> WORK TO BE COMPLETED:
All the entries need to be duplicated exactly, with the pictures omitted.

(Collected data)
....

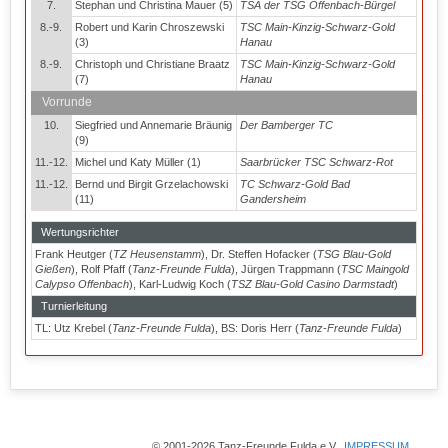
7.
Stephan und Christina Mauer (5)
TSA der TSG Offenbach-Bürgel
8.-9.
Robert und Karin Chroszewski
TSC Main-Kinzig-Schwarz-Gold
(3)
Hanau
8.-9.
Christoph und Christiane Braatz
TSC Main-Kinzig-Schwarz-Gold
(7)
Hanau
Vorrunde
10.
Siegfried und Annemarie Bräunig
Der Bamberger TC
(9)
11.-12.
Michel und Katy Müller (1)
Saarbrücker TSC Schwarz-Rot
11.-12.
Bernd und Birgit Grzelachowski
TC Schwarz-Gold Bad
(11)
Gandersheim
Wertungsrichter
Frank Heutger (
TZ Heusenstamm
), Dr. Steffen Hofacker (
TSG Blau-Gold
Gießen
), Rolf Pfaff (
Tanz-Freunde Fulda
), Jürgen Trappmann (
TSC Maingold
Calypso Offenbach
), Karl-Ludwig Koch (
TSZ Blau-Gold Casino Darmstadt
)
Turnierleitung
TL: Utz Krebel (
Tanz-Freunde Fulda
), BS: Doris Herr (
Tanz-Freunde Fulda
)
© 2001-2026 Tanz-Freunde Fulda e.V.
IMPRESSUM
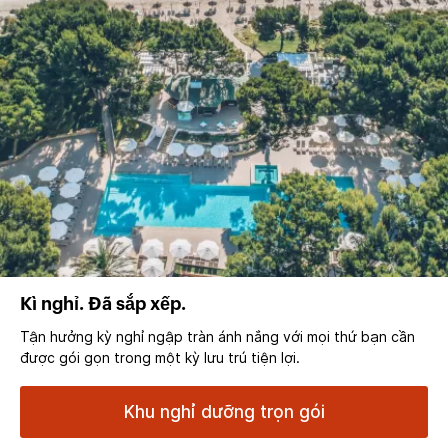
Kì nghỉ. Đã sắp xếp.
Tận hưởng kỳ nghỉ ngập tràn ánh nắng với mọi thứ bạn cần
được gói gọn trong một kỳ lưu trú tiện lợi.
Khu nghỉ dưỡng trọn gói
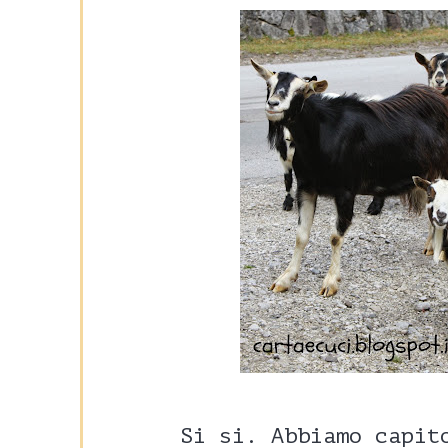
Si si. Abbiamo capit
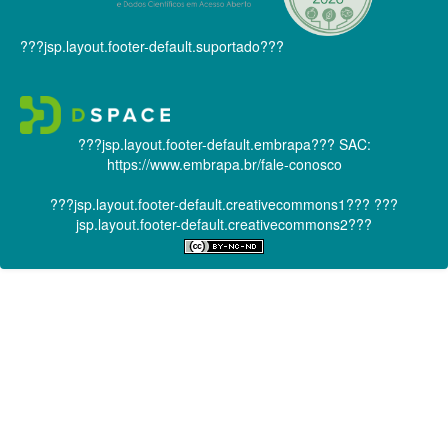
???jsp.layout.footer-default.suportado???
???jsp.layout.footer-default.embrapa???
SAC:
https://www.embrapa.br/fale-conosco
???jsp.layout.footer-default.creativecommons1???
???
jsp.layout.footer-default.creativecommons2???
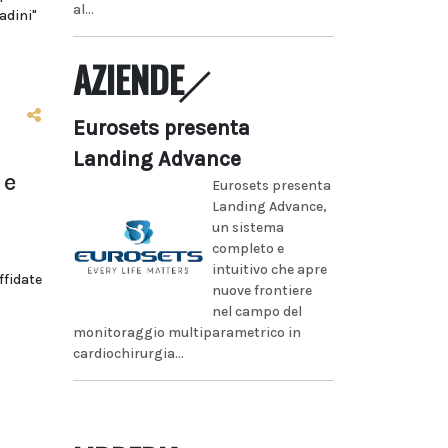
al...
adini"
AZIENDE
Eurosets presenta
Landing Advance
 e
Eurosets presenta
Landing Advance,
un sistema
completo e
intuitivo che apre
ffidate
nuove frontiere
nel campo del
monitoraggio multiparametrico in
cardiochirurgia...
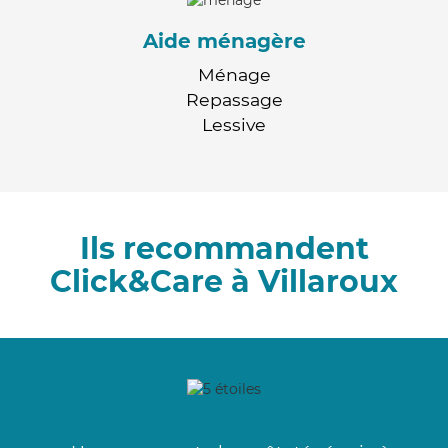
Aide ménagère
Ménage
Repassage
Lessive
Ils recommandent
Click&Care à Villaroux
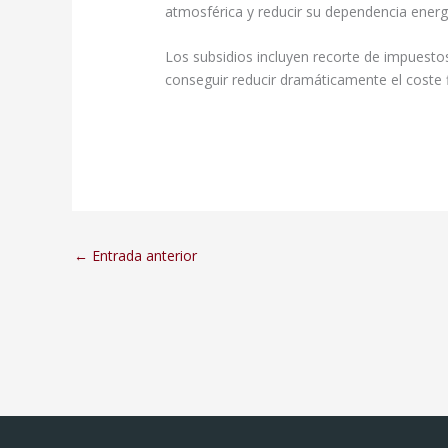
atmosférica y reducir su dependencia energ
Los subsidios incluyen recorte de impuesto
conseguir reducir dramáticamente el coste 
←
Entrada anterior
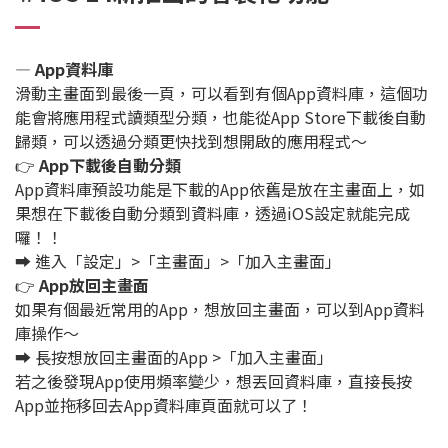
— App資料庫
滑動主畫面到最後一頁，可以看到有個App資料庫，這個功
能會將應用程式讀類型分類，也能從App Store下載後自動
歸類，可以透過分類更快找到想開啟的應用程式～
👉
App下載後自動分類
App資料庫預設功能是下載的App依舊是放在主畫面上，如
果想在下載後自動分類到資料庫，透過iOS設定就能完成
囉！！
➡️ 進入「設定」>「主畫面」>「加入主畫面」
👉
App放回主畫面
如果有個最近常用的App，想放回主畫面，可以到App資料
庫操作～
➡️ 長按想放回主畫面的App >「加入主畫面」
若之後發現App使用頻率變少，想丟回資料庫，直接長按
App並拖移回去App資料庫頁面就可以了！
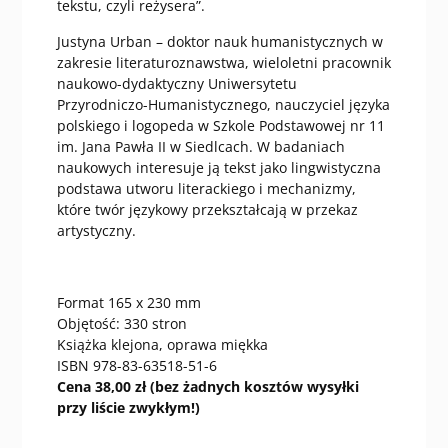
tekstu, czyli reżysera”.
Justyna Urban – doktor nauk humanistycznych w
zakresie literaturoznawstwa, wieloletni pracownik
naukowo-dydaktyczny Uniwersytetu
Przyrodniczo-Humanistycznego, nauczyciel języka
polskiego i logopeda w Szkole Podstawowej nr 11
im. Jana Pawła II w Siedlcach. W badaniach
naukowych interesuje ją tekst jako lingwistyczna
podstawa utworu literackiego i mechanizmy,
które twór językowy przekształcają w przekaz
artystyczny.
Format 165 x 230 mm
Objętość: 330 stron
Książka klejona, oprawa miękka
ISBN 978-83-63518-51-6
Cena 38,00 zł (bez żadnych kosztów wysyłki
przy liście zwykłym!)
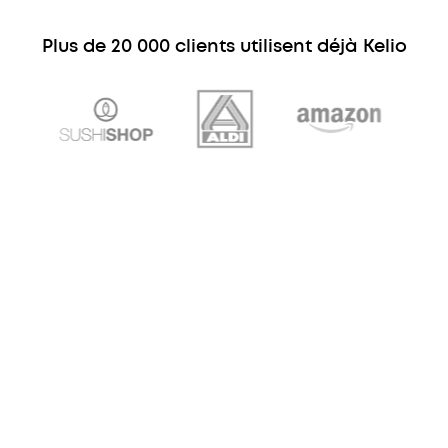
Plus de 20 000 clients utilisent déjà Kelio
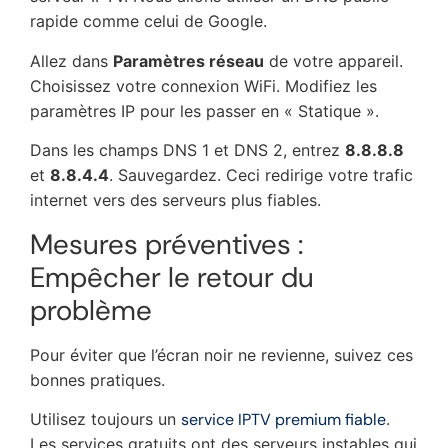
rapide comme celui de Google.
Allez dans
Paramètres réseau
de votre appareil.
Choisissez votre connexion WiFi. Modifiez les
paramètres IP pour les passer en « Statique ».
Dans les champs DNS 1 et DNS 2, entrez
8.8.8.8
et
8.8.4.4
. Sauvegardez. Ceci redirige votre trafic
internet vers des serveurs plus fiables.
Mesures préventives :
Empêcher le retour du
problème
Pour éviter que l’écran noir ne revienne, suivez ces
bonnes pratiques.
Utilisez toujours un
service IPTV premium fiable
.
Les services gratuits ont des serveurs instables qui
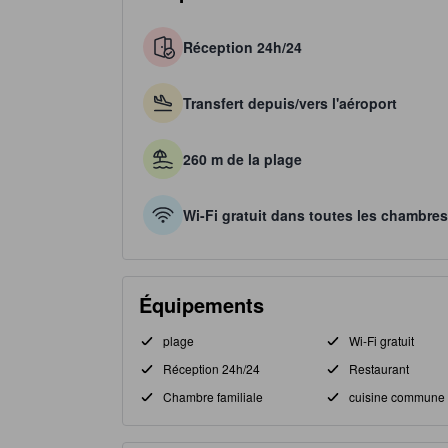
Réception 24h/24
Transfert depuis/vers l'aéroport
260 m de la plage
Wi-Fi gratuit dans toutes les chambres
Équipements
plage
Wi-Fi gratuit
Réception 24h/24
Restaurant
Chambre familiale
cuisine commune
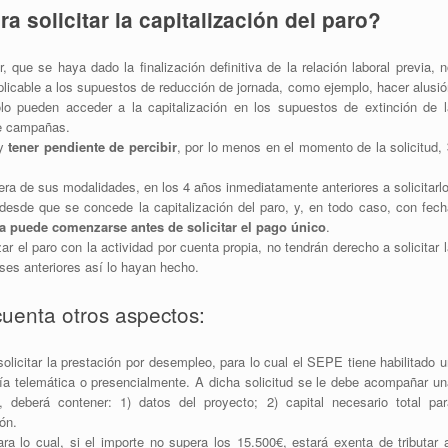
a solicitar la capitalización del paro?
r, que se haya dado la finalización definitiva de la relación laboral previa, 
licable a los supuestos de reducción de jornada, como ejemplo, hacer alusió
sólo pueden acceder a la capitalización en los supuestos de extinción de l
tre campañas.
 y
tener pendiente de percibir
, por lo menos en el momento de la solicitud,
iera de sus modalidades, en los 4 años inmediatamente anteriores a solicitarlo
 desde que se concede la capitalización del paro, y, en todo caso, con fech
a puede comenzarse antes de solicitar el pago único
.
ar el paro con la actividad por cuenta propia, no tendrán derecho a solicitar 
ses anteriores así lo hayan hecho.
uenta otros aspectos:
olicitar la prestación por desempleo, para lo cual el SEPE tiene habilitado 
vía telemática o presencialmente. A dicha solicitud se le debe acompañar un
, deberá contener: 1) datos del proyecto; 2) capital necesario total par
ón.
ara lo cual, si el importe no supera los 15.500€, estará exenta de tributar 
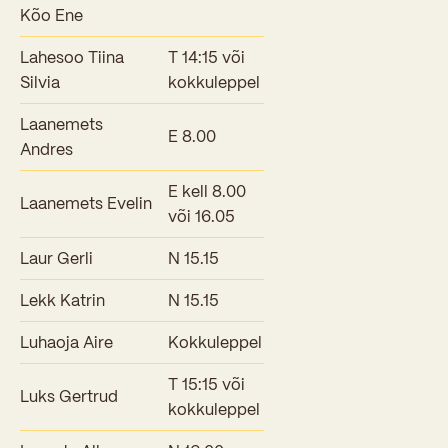
Kõo Ene
Kooliõde ja koolipsühholoogid
Lahesoo Tiina
T 14:15 või
Silvia
kokkuleppel
Laanemets
E 8.00
Andres
E kell 8.00
Laanemets Evelin
või 16.05
Laur Gerli
N 15.15
Lekk Katrin
N 15.15
Luhaoja Aire
Kokkuleppel
T 15:15 või
Luks Gertrud
kokkuleppel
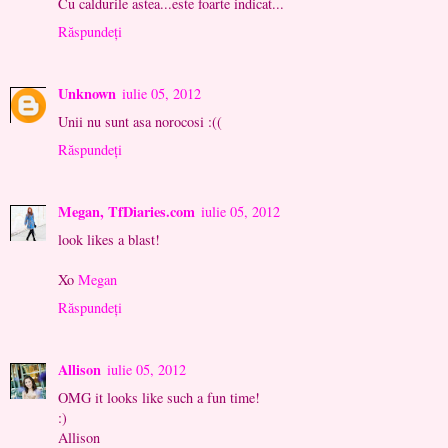
Cu caldurile astea...este foarte indicat...
Răspundeți
Unknown
iulie 05, 2012
Unii nu sunt asa norocosi :((
Răspundeți
Megan, TfDiaries.com
iulie 05, 2012
look likes a blast!
Xo
Megan
Răspundeți
Allison
iulie 05, 2012
OMG it looks like such a fun time!
:)
Allison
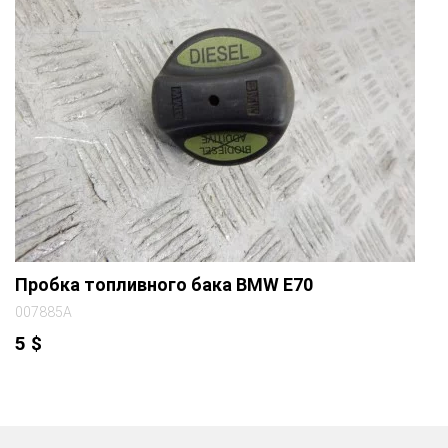
Пробка топливного бака BMW E70
007885A
5
$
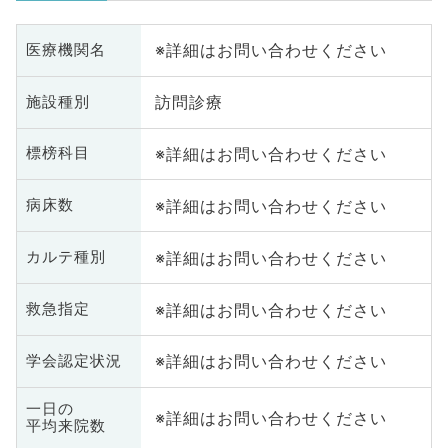
※詳細はお問い合わせください
医療機関名
訪問診療
施設種別
※詳細はお問い合わせください
標榜科目
※詳細はお問い合わせください
病床数
※詳細はお問い合わせください
カルテ種別
※詳細はお問い合わせください
救急指定
※詳細はお問い合わせください
学会認定状況
一日の
※詳細はお問い合わせください
平均来院数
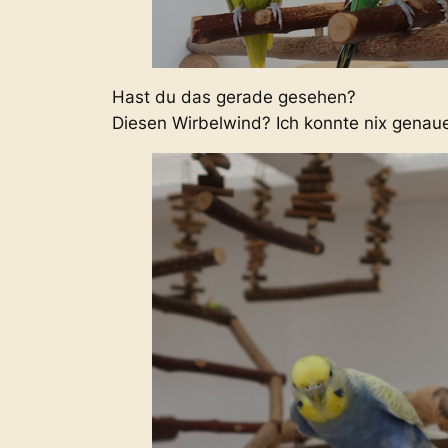
Hast du das gerade gesehen?
Diesen Wirbelwind? Ich konnte nix genaue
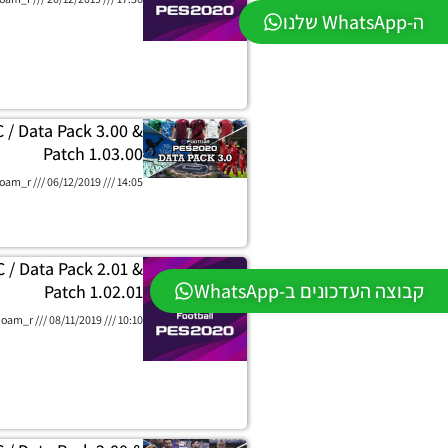
ה-WhatsApp שלנו
 / Data Pack 3.00 &
Patch 1.03.00
oam_r
06/12/2019
14:05
 / Data Pack 2.01 &
קבוצה העדכונים ב-WhatsApp
Patch 1.02.01
oam_r
08/11/2019
10:10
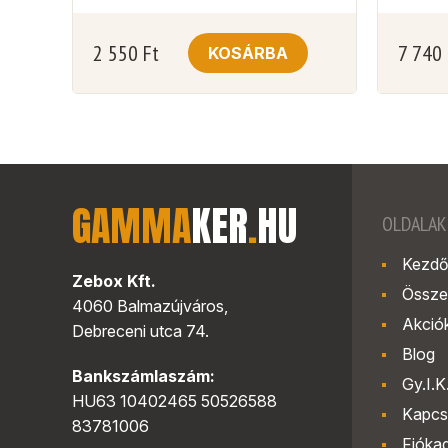
2 550
Ft
7 740
KOSÁRBA
GAMMA
KER
.
HU
OLDALAK
Kezdő
Zebox Kft.
Össze
4060 Balmazújváros,
Akció
Debreceni utca 74.
Blog
Bankszámlaszám:
Gy.I.K
HU63 10402465 50526588
Kapcs
83781006
Fióka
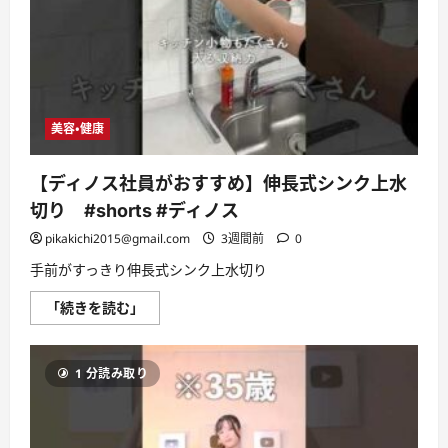
ッ
け
ト
止
ク
め。
ッ
効
ク）
果
に
を
つ
検
い
証
て
し
美容・健康
さ
た
ら
の
に
で
読
本
【ディノス社員がおすすめ】伸長式シンク上水
む
当
に
切り #shorts #ディノス
お
す
pikakichi2015@gmail.com
3週間前
0
す
め
手前がすっきり伸長式シンク上水切り
か
ご
紹
【デ
「続きを読む」
介
ィ
す
ノ
る
ス
ぞ
社
に
1 分読み取り
員
つ
が
い
お
て
す
さ
す
ら
め】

....

> PROBLEM SOLUTION:
7.
Stephan und Christina Mauer (5)
TSA der TSG Offenbach-Bürgel
8.-9.
Robert und Karin Chroszewski
TSC Main-Kinzig-Schwarz-Gold
(3)
Hanau
8.-9.
Christoph und Christiane Braatz
TSC Main-Kinzig-Schwarz-Gold
(7)
Hanau
Vorrunde
10.
Siegfried und Annemarie Bräunig
Der Bamberger TC
(9)
11.-12.
Michel und Katy Müller (1)
Saarbrücker TSC Schwarz-Rot
11.-12.
Bernd und Birgit Grzelachowski
TC Schwarz-Gold Bad
(11)
Gandersheim
Wertungsrichter
Frank Heutger (
TZ Heusenstamm
), Dr. Steffen Hofacker (
TSG Blau-Gold
Gießen
), Rolf Pfaff (
Tanz-Freunde Fulda
), Jürgen Trappmann (
TSC Maingold
Calypso Offenbach
), Karl-Ludwig Koch (
TSZ Blau-Gold Casino Darmstadt
)
Turnierleitung
TL: Utz Krebel (
Tanz-Freunde Fulda
), BS: Doris Herr (
Tanz-Freunde Fulda
)
© 2001-2026 Tanz-Freunde Fulda e.V.
IMPRESSUM
Kì nghỉ. Đã sắp xếp.
Tận hưởng kỳ nghỉ ngập tràn ánh nắng với mọi thứ bạn cần
được gói gọn trong một kỳ lưu trú tiện lợi.
Khu nghỉ dưỡng trọn gói
Si si. Abbiamo capit
???jsp.layout.footer-default.suportado???
???jsp.layout.footer-default.embrapa???
SAC:
https://www.embrapa.br/fale-conosco
???jsp.layout.footer-default.creativecommons1???
???
jsp.layout.footer-default.creativecommons2???
al...
adini"
AZIENDE
Eurosets presenta
Landing Advance
 e
Eurosets presenta
Landing Advance,
un sistema
completo e
intuitivo che apre
ffidate
nuove frontiere
nel campo del
monitoraggio multiparametrico in
cardiochirurgia...
Aide ménagère
Ménage
Repassage
Lessive
Ils recommandent
Click&Care à Villaroux
atmosférica y reducir su dependencia energ
Los subsidios incluyen recorte de impuesto
conseguir reducir dramáticamente el coste 
←
Entrada anterior
— App資料庫
滑動主畫面到最後一頁，可以看到有個App資料庫，這個功
能會將應用程式讀類型分類，也能從App Store下載後自動
歸類，可以透過分類更快找到想開啟的應用程式～
👉
App下載後自動分類
App資料庫預設功能是下載的App依舊是放在主畫面上，如
果想在下載後自動分類到資料庫，透過iOS設定就能完成
囉！！
➡️ 進入「設定」>「主畫面」>「加入主畫面」
👉
App放回主畫面
如果有個最近常用的App，想放回主畫面，可以到App資料
庫操作～
➡️ 長按想放回主畫面的App >「加入主畫面」
若之後發現App使用頻率變少，想丟回資料庫，直接長按
App並拖移回去App資料庫頁面就可以了！
tekstu, czyli reżysera”.
Justyna Urban – doktor nauk humanistycznych w
zakresie literaturoznawstwa, wieloletni pracownik
naukowo-dydaktyczny Uniwersytetu
Przyrodniczo-Humanistycznego, nauczyciel języka
polskiego i logopeda w Szkole Podstawowej nr 11
im. Jana Pawła II w Siedlcach. W badaniach
naukowych interesuje ją tekst jako lingwistyczna
podstawa utworu literackiego i mechanizmy,
które twór językowy przekształcają w przekaz
artystyczny.
Format 165 x 230 mm
Objętość: 330 stron
Książka klejona, oprawa miękka
ISBN 978-83-63518-51-6
Cena 38,00 zł (bez żadnych kosztów wysyłki
przy liście zwykłym!)
Plus de 20 000 clients utilisent déjà Kelio
rapide comme celui de Google.
Allez dans
Paramètres réseau
de votre appareil.
Choisissez votre connexion WiFi. Modifiez les
paramètres IP pour les passer en « Statique ».
Dans les champs DNS 1 et DNS 2, entrez
8.8.8.8
et
8.8.4.4
. Sauvegardez. Ceci redirige votre trafic
internet vers des serveurs plus fiables.
Mesures préventives :
Empêcher le retour du
problème
Pour éviter que l’écran noir ne revienne, suivez ces
bonnes pratiques.
Utilisez toujours un
service IPTV premium fiable
.
Les services gratuits ont des serveurs instables qui
Réception 24h/24
Transfert depuis/vers l'aéroport
260 m de la plage
Wi-Fi gratuit dans toutes les chambres
Équipements
plage
Wi-Fi gratuit
Réception 24h/24
Restaurant
Chambre familiale
cuisine commune
a solicitar la capitalización del paro?
r, que se haya dado la finalización definitiva de la relación laboral previa, 
licable a los supuestos de reducción de jornada, como ejemplo, hacer alusió
sólo pueden acceder a la capitalización en los supuestos de extinción de l
tre campañas.
 y
tener pendiente de percibir
, por lo menos en el momento de la solicitud,
iera de sus modalidades, en los 4 años inmediatamente anteriores a solicitarlo
 desde que se concede la capitalización del paro, y, en todo caso, con fech
a puede comenzarse antes de solicitar el pago único
.
ar el paro con la actividad por cuenta propia, no tendrán derecho a solicitar 
ses anteriores así lo hayan hecho.
uenta otros aspectos:
olicitar la prestación por desempleo, para lo cual el SEPE tiene habilitado 
vía telemática o presencialmente. A dicha solicitud se le debe acompañar un
, deberá contener: 1) datos del proyecto; 2) capital necesario total par
ón.
ara lo cual, si el importe no supera los 15.500€, estará exenta de tributar 
Kõo Ene
Kooliõde ja koolipsühholoogid
Lahesoo Tiina
T 14:15 või
Silvia
kokkuleppel
Laanemets
E 8.00
Andres
E kell 8.00
Laanemets Evelin
või 16.05
Laur Gerli
N 15.15
Lekk Katrin
N 15.15
Luhaoja Aire
Kokkuleppel
T 15:15 või
Luks Gertrud
kokkuleppel
Cu caldurile astea...este foarte indicat...
Răspundeți
Unknown
iulie 05, 2012
Unii nu sunt asa norocosi :((
Răspundeți
Megan, TfDiaries.com
iulie 05, 2012
look likes a blast!
Xo
Megan
Răspundeți
Allison
iulie 05, 2012
OMG it looks like such a fun time!
:)
Allison
Пробка топливного бака BMW E70
007885A
5
$
※詳細はお問い合わせください
医療機関名
訪問診療
施設種別
※詳細はお問い合わせください
標榜科目
※詳細はお問い合わせください
病床数
※詳細はお問い合わせください
カルテ種別
※詳細はお問い合わせください
救急指定
※詳細はお問い合わせください
学会認定状況
一日の
※詳細はお問い合わせください
平均来院数
Hast du das gerade gesehen?
Diesen Wirbelwind? Ich konnte nix genaue
ה-WhatsApp שלנו
 / Data Pack 3.00 &
Patch 1.03.00
oam_r
06/12/2019
14:05
 / Data Pack 2.01 &
קבוצה העדכונים ב-WhatsApp
Patch 1.02.01
oam_r
08/11/2019
10:10
2 550
Ft
7 740
KOSÁRBA
GAMMA
KER
.
HU
OLDALAK
Kezdő
Zebox Kft.
Össze
4060 Balmazújváros,
Akció
Debreceni utca 74.
Blog
Bankszámlaszám:
Gy.I.K
HU63 10402465 50526588
Kapcs
83781006
Fióka
ッ
け
ト
止
ク
め。
ッ
効
ク）
果
に
を
つ
検
い
証
て
し
美容・健康
さ
た
ら
の
に
で
読
本
【ディノス社員がおすすめ】伸長式シンク上水
む
当
に
切り #shorts #ディノス
お
す
pikakichi2015@gmail.com
3週間前
0
す
め
手前がすっきり伸長式シンク上水切り
か
ご
紹
【デ
「続きを読む」
介
ィ
す
ノ
る
ス
ぞ
社
に
1 分読み取り
員
つ
が
い
お
て
す
さ
す
ら
め】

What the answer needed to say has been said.